Her primary message to rural landowners is that they cannot depend on the fire department to arrive in time to save their home in case of a wildfire, so they must take easy steps to improve the defensible space.
Pitkin County has several neighborhoods with heavily wooded small lots, she noted. There is no rule that homeowners have to take action on wildfire mitigation, but the neighborhood only benefits if all people do it.
Larger lots that are typically harder to access need to make sure there is defensible space on the subdivision roads and driveways or firefighters won’t even consider trying to protect their homes.

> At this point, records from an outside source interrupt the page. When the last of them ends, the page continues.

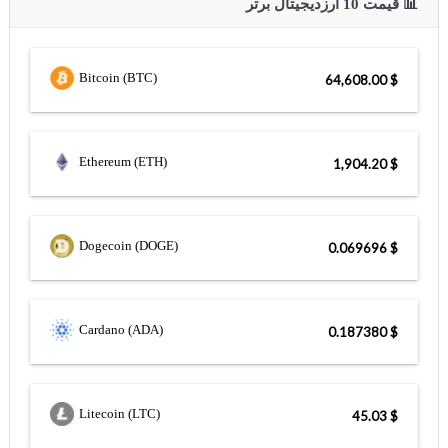
📊 قیمت 10 ارزدیجیتال برتر
Bitcoin (BTC)
$ 64,608.00
Ethereum (ETH)
$ 1,904.20
Dogecoin (DOGE)
$ 0.069696
Cardano (ADA)
$ 0.187380
Litecoin (LTC)
$ 45.03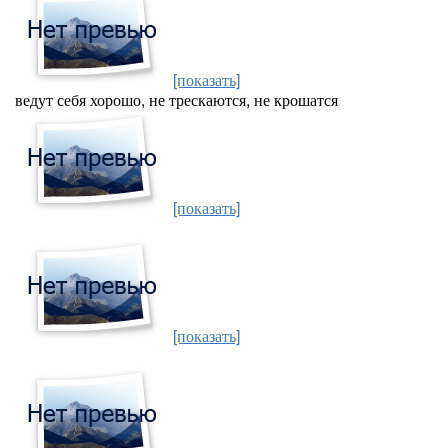
[показать]
ведут себя хорошо, не трескаются, не крошатся
[показать]
[показать]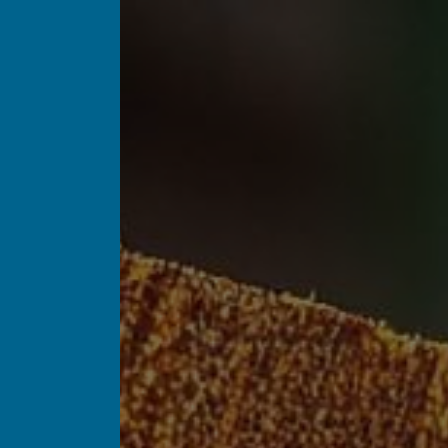
Panneau de gestion des cookies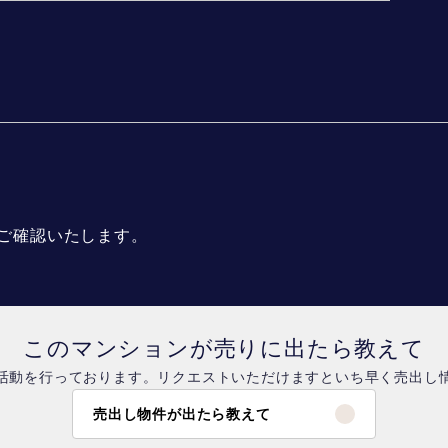
ご確認いたします。
このマンションが売りに出たら教えて
活動を行っております。リクエストいただけますといち早く売出し
売出し物件が出たら教えて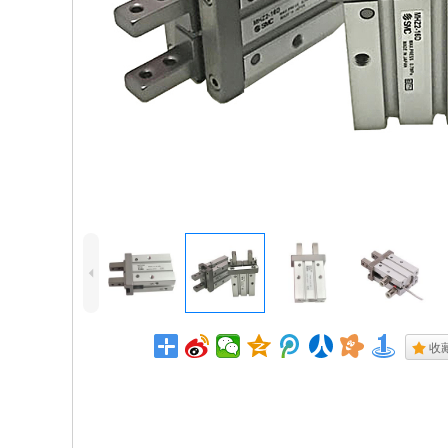
4
.
收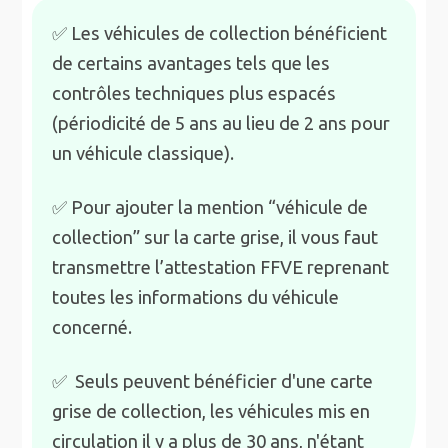
✅ Les véhicules de collection bénéficient
de certains avantages tels que les
contrôles techniques plus espacés
(périodicité de 5 ans au lieu de 2 ans pour
un véhicule classique).
✅ Pour ajouter la mention “véhicule de
collection” sur la carte grise, il vous faut
transmettre l’attestation FFVE reprenant
toutes les informations du véhicule
concerné.
✅ Seuls peuvent bénéficier d'une carte
grise de collection, les véhicules mis en
circulation il y a plus de 30 ans, n'étant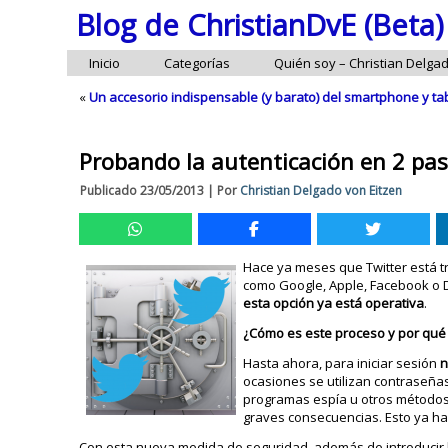
Blog de ChristianDvE (Beta)
Inicio
Categorías
Quién soy – Christian Delga
«
Un accesorio indispensable (y barato) del smartphone y ta
Probando la autenticación en 2 pas
Publicado
23/05/2013
|
Por
Christian Delgado von Eitzen
Hace ya meses que Twitter está tr
como Google, Apple, Facebook o 
esta opción ya está operativa
.
¿Cómo es este proceso y por qué
Hasta ahora, para iniciar sesión
n
ocasiones se utilizan contraseñas
programas espía u otros métodos.
graves consecuencias. Esto ya ha
Con esta nueva medida de seguridad, además de introducir 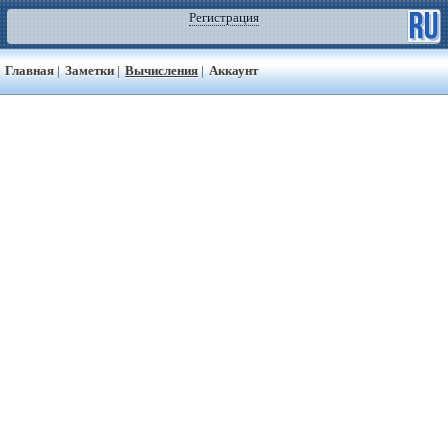
Регистрация
Главная
|
Заметки
|
Вычисления
|
Аккаунт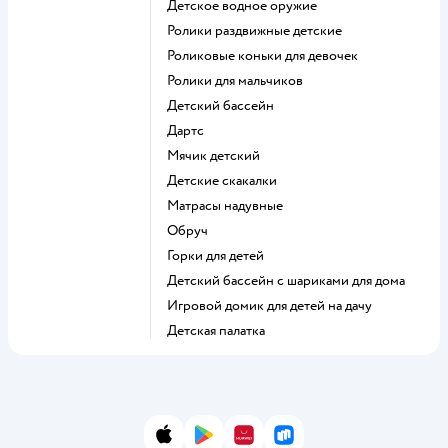
Детское водное оружие
Ролики раздвижные детские
Роликовые коньки для девочек
Ролики для мальчиков
Детский бассейн
Дартс
Мячик детский
Детские скакалки
Матрасы надувные
Обруч
Горки для детей
Детский бассейн с шариками для дома
Игровой домик для детей на дачу
Детская палатка
App Store
Google Play
AppGallery
RuStore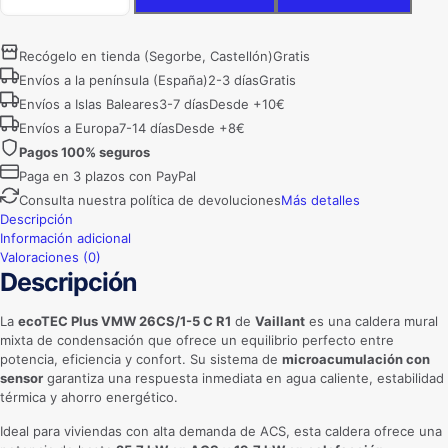
Vaillant
ecoTEC
Plus
Recógelo en tienda (Segorbe, Castellón)
Gratis
VMW
Envíos a la península (España)
2-3 días
Gratis
26CS/1-
Envíos a Islas Baleares
3-7 días
Desde +10€
5
C
Envíos a Europa
7-14 días
Desde +8€
R1
Pagos 100% seguros
|
Paga en 3 plazos con PayPal
25,7
kW
Consulta nuestra política de devoluciones
Más detalles
|
Descripción
Gas
Información adicional
Natural
Valoraciones (0)
Descripción
cantidad
La
ecoTEC Plus VMW 26CS/1-5 C R1
de
Vaillant
es una caldera mural
mixta de condensación que ofrece un equilibrio perfecto entre
potencia, eficiencia y confort. Su sistema de
microacumulación con
sensor
garantiza una respuesta inmediata en agua caliente, estabilidad
térmica y ahorro energético.
Ideal para viviendas con alta demanda de ACS, esta caldera ofrece una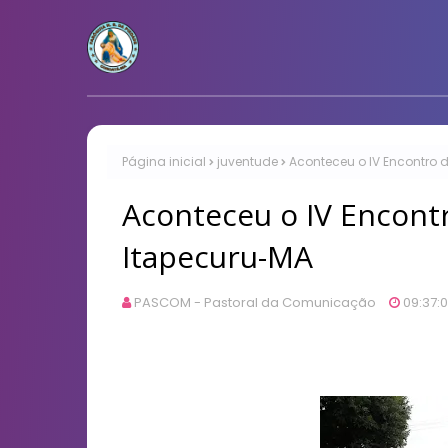
Página inicial
juventude
Aconteceu o IV Encontro 
Aconteceu o IV Encont
Itapecuru-MA
PASCOM - Pastoral da Comunicação
09:37:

Pitkin County Emergency Management has developed a curbside chipping program and partnered with the fire districts to remove brush from areas in the county to reduce wildfire risk, MacDonald said.
Fire departments throughout the Roaring Fork Valley will give free consultations to property owners on wildfire mitigation. It is the responsibility of the residents to follow through on the recommendations themselves or hire a contractor. Thompson said he has witnessed greater interest among residents. In some cases, insurance companies threaten to cancel policies if mitigation steps are not taken.
“We don’t want people to clear-cut, but we want their yards to look like parks,” Thompson said.
Thompson and John Mele, deputy chief of fire prevention and fire marshal at Snowmass Village, brokered an agreement with the Basalt town government earlier this month to undertake a mitigation project to try to lead by example with citizens. They are trying to secure a grant or find another way to thin vegetation on a thickly wooded hillside above Town Hall to serve as a demonstration project.
Councilwoman Katie Schwoerer said homeowner engagement for wildfire mitigation shouldn’t be a problem in the Roaring Fork Valley after people saw the destruction of the California coastal fires in December, mostly in areas that thought they were immune.
“I think everybody is scared to death that could happen here,” Schwoerer said.
The biggest concern is where forested areas or even grassland meadows come into contact with subdivisions — an area known as the wildland urban interface.
“How do we get wildfires in subdivisions like this? It’s ember showers,” Mele said.
Wildfires are typically driven by high winds that whip literal showers of embers far down wind.
“A mile is not unheard of for embers to fly and houses to burn,” Thompson said.
Homeowners who don’t feel they are in immediate harm watch as embers suddenly catch debris under decks or in gutters on fire. Cedar fences prove to be an easy way for fire to spread from house to house.
Fire prevention stresses the “hardening” of houses by clearing gutters, keeping tree limbs off roofs and walls and using non-flammable roofing material.
Long said the state forest service shares the goal with fire districts to get residents interested in helping themselves.
“I don’t want to scare you,” she said. “I want to empower you.”